PROBLEM: Print every record below exactly, minus the pictures.

[Saved entries]
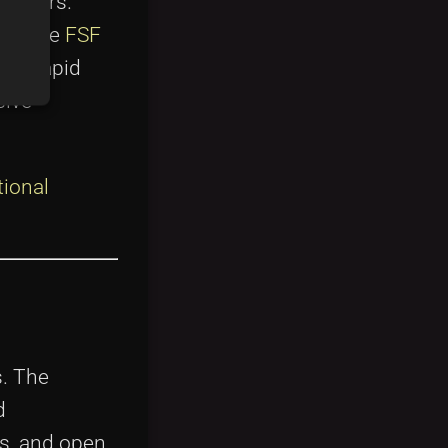
anagers.
es like
FSF
the rapid
sive
ional
s. The
d
ts, and open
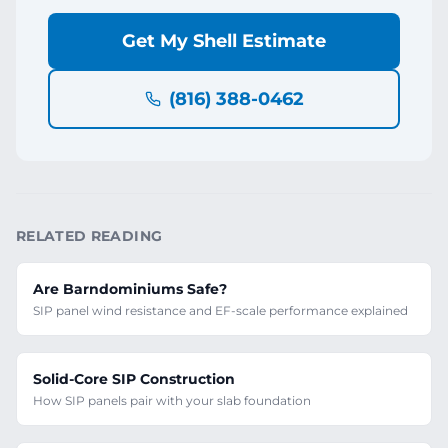
Get My Shell Estimate
(816) 388-0462
RELATED READING
Are Barndominiums Safe?
SIP panel wind resistance and EF-scale performance explained
Solid-Core SIP Construction
How SIP panels pair with your slab foundation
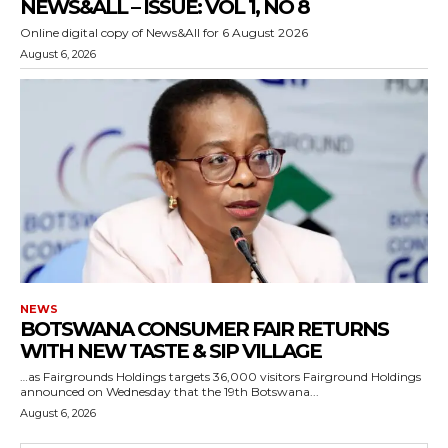
NEWS&ALL – ISSUE: VOL 1, NO 8
Online digital copy of News&All for 6 August 2026
August 6, 2026
NEWS
BOTSWANA CONSUMER FAIR RETURNS
WITH NEW TASTE & SIP VILLAGE
…as Fairgrounds Holdings targets 36,000 visitors Fairground Holdings
announced on Wednesday that the 19th Botswana...
August 6, 2026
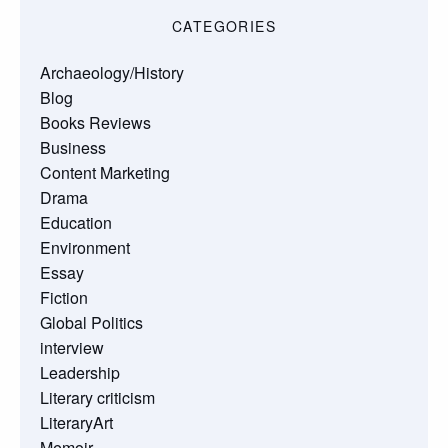
CATEGORIES
Archaeology/History
Blog
Books Reviews
Business
Content Marketing
Drama
Education
Environment
Essay
Fiction
Global Politics
interview
Leadership
Literary criticism
LiteraryArt
Memoir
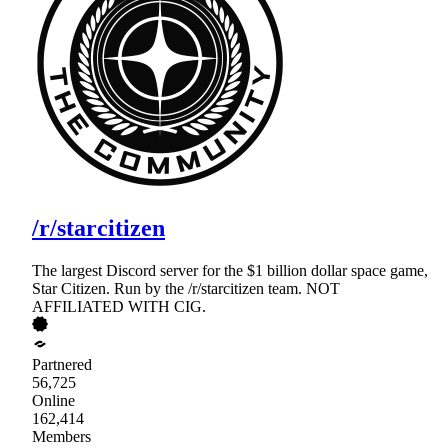
/r/starcitizen
The largest Discord server for the $1 billion dollar space game,
Star Citizen. Run by the /r/starcitizen team. NOT
AFFILIATED WITH CIG.
Partnered
56,725
Online
162,414
Members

FINISHED EXERCISE:
anagers.
es like
FSF
the rapid
sive
ional
s. The
d
ts, and open
Get My Shell Estimate
(816) 388-0462
RELATED READING
Are Barndominiums Safe?
SIP panel wind resistance and EF-scale performance explained
Solid-Core SIP Construction
How SIP panels pair with your slab foundation
NEWS&ALL – ISSUE: VOL 1, NO 8
Online digital copy of News&All for 6 August 2026
August 6, 2026
NEWS
BOTSWANA CONSUMER FAIR RETURNS
WITH NEW TASTE & SIP VILLAGE
…as Fairgrounds Holdings targets 36,000 visitors Fairground Holdings
announced on Wednesday that the 19th Botswana...
August 6, 2026
CATEGORIES
Archaeology/History
Blog
Books Reviews
Business
Content Marketing
Drama
Education
Environment
Essay
Fiction
Global Politics
interview
Leadership
Literary criticism
LiteraryArt
Memoir
/r/starcitizen
The largest Discord server for the $1 billion dollar space game,
Star Citizen. Run by the /r/starcitizen team. NOT
AFFILIATED WITH CIG.
Partnered
56,725
Online
162,414
Members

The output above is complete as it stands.